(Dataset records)

>> start

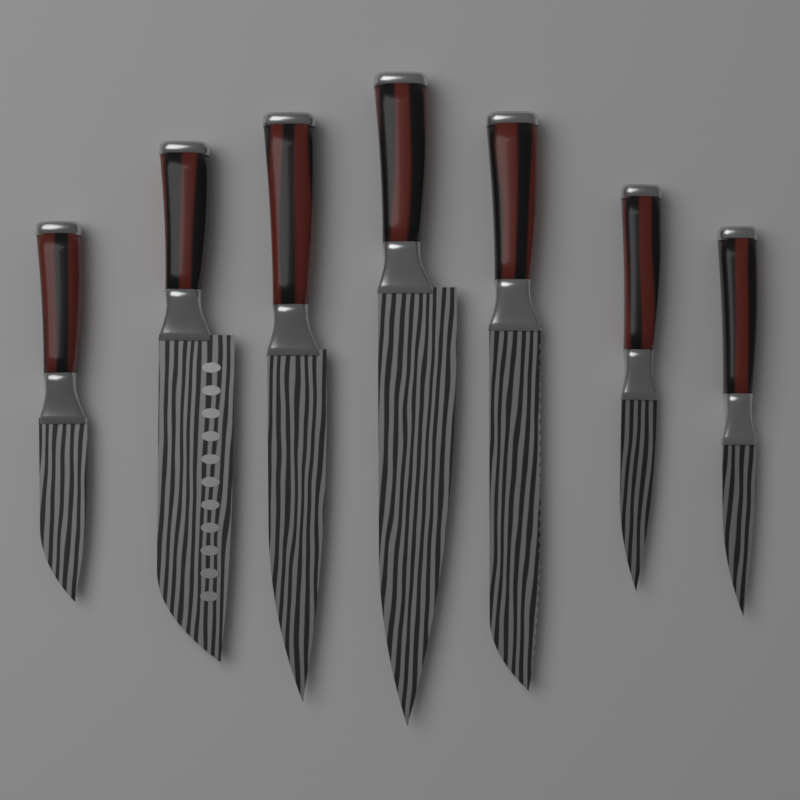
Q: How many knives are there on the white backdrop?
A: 7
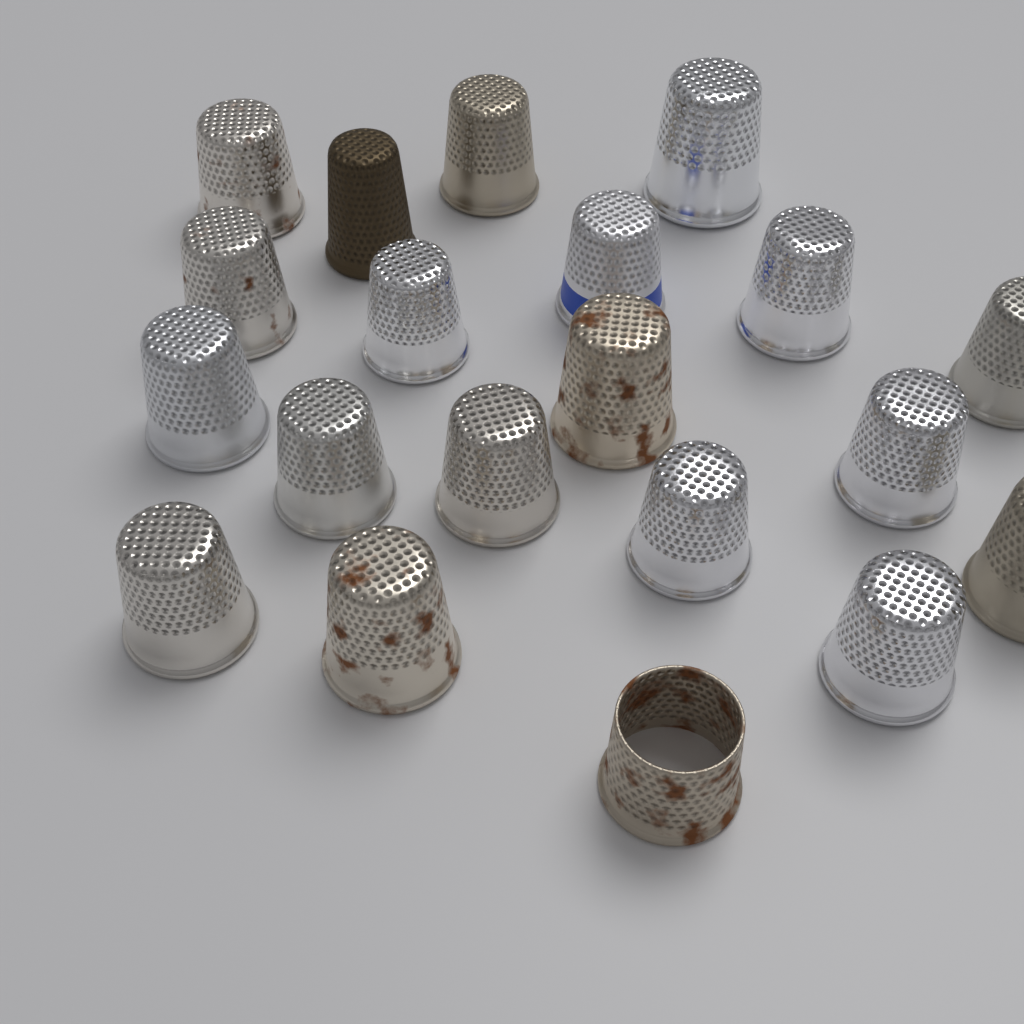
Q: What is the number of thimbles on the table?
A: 20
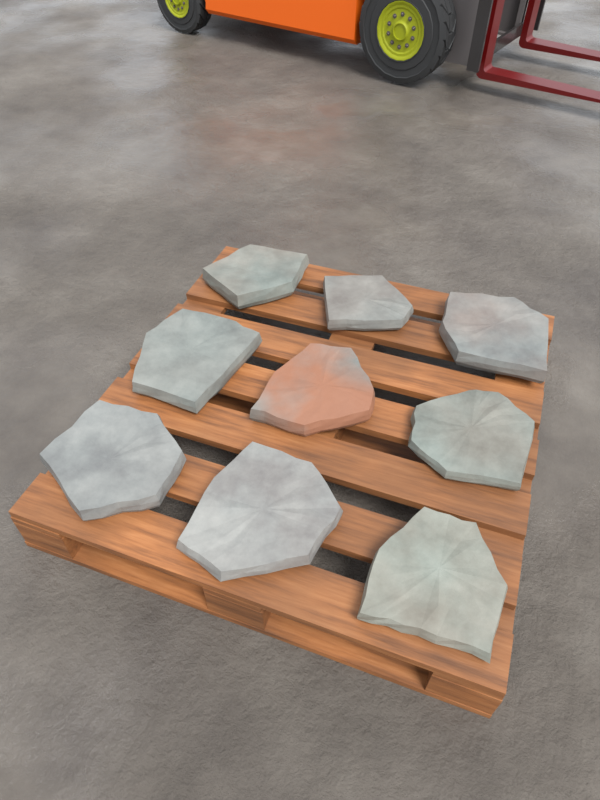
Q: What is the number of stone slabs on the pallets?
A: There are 9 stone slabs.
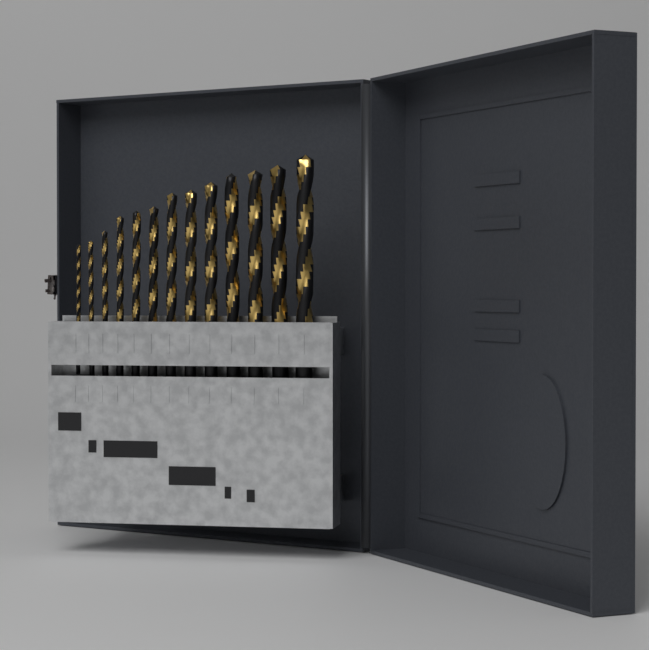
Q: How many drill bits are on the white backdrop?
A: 13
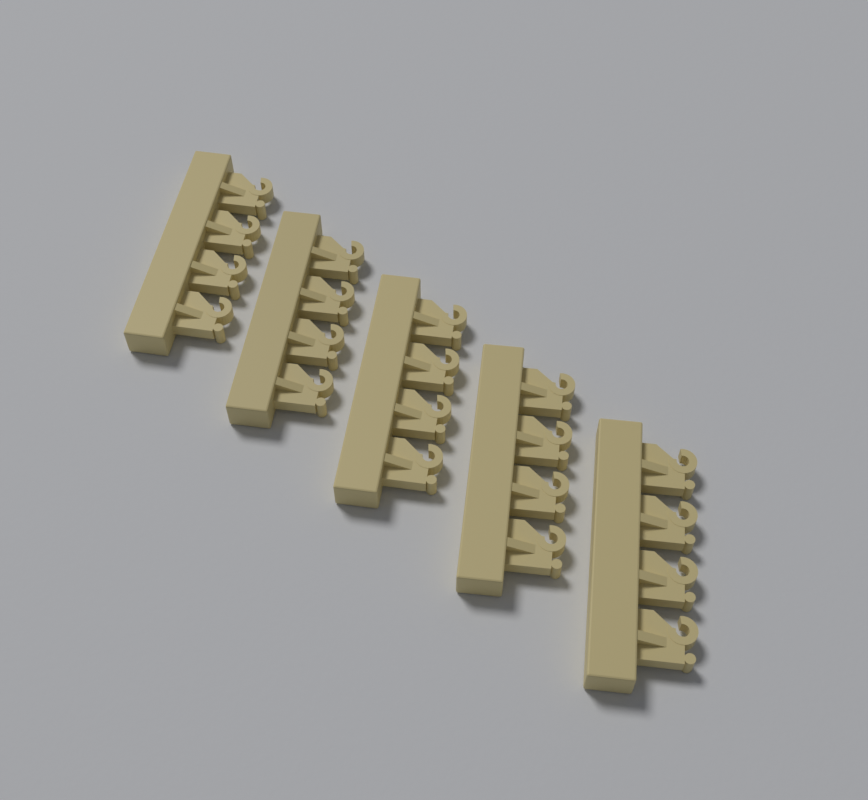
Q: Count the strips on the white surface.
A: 5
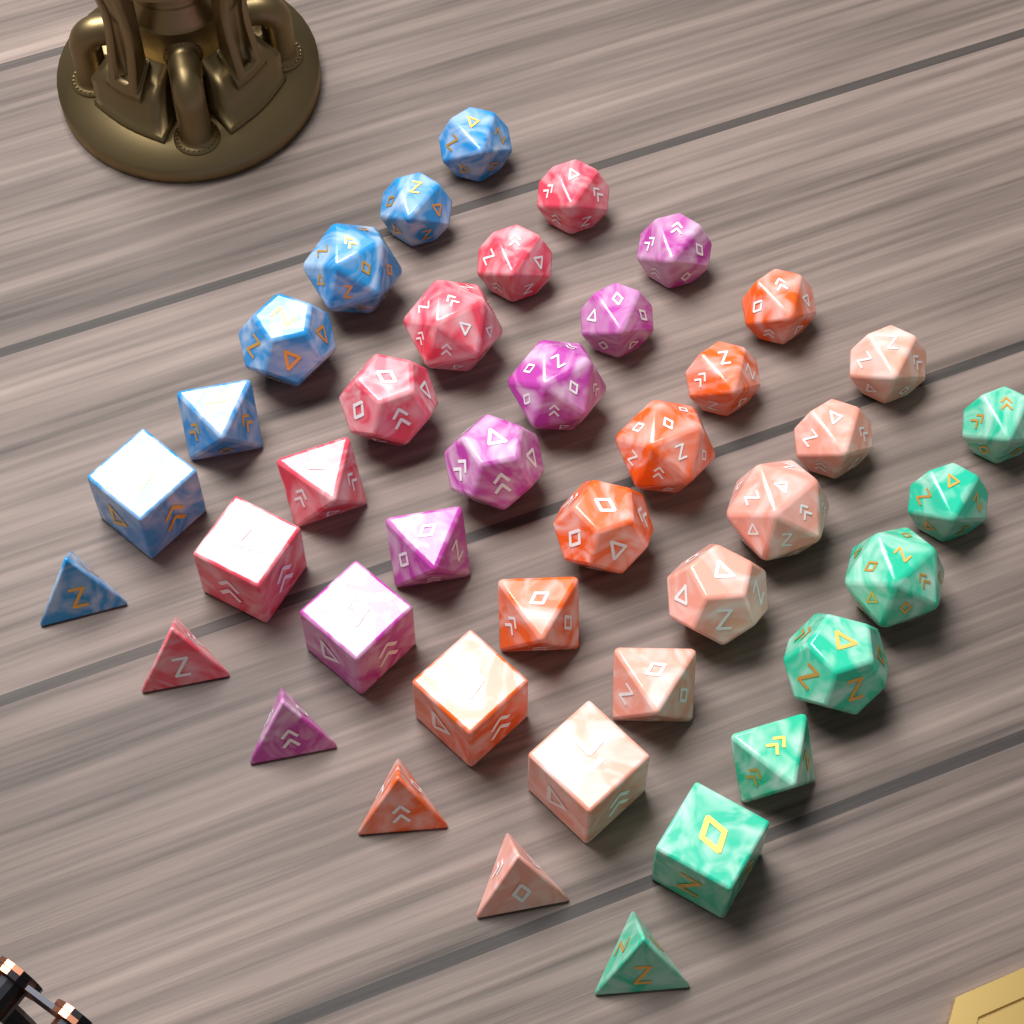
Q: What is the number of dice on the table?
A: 42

>> end

Problem => Rewrite the material from the line containing "Q: What is the number of thimbles" through the end, putting "desk" wherever "table" appears and keeping everything else the same. Omit the picture lines from your answer.

Result =>
Q: What is the number of thimbles on the desk?
A: 20
Q: What is the number of stone slabs on the pallets?
A: There are 9 stone slabs.
Q: How many drill bits are on the white backdrop?
A: 13
Q: Count the strips on the white surface.
A: 5
Q: What is the number of dice on the desk?
A: 42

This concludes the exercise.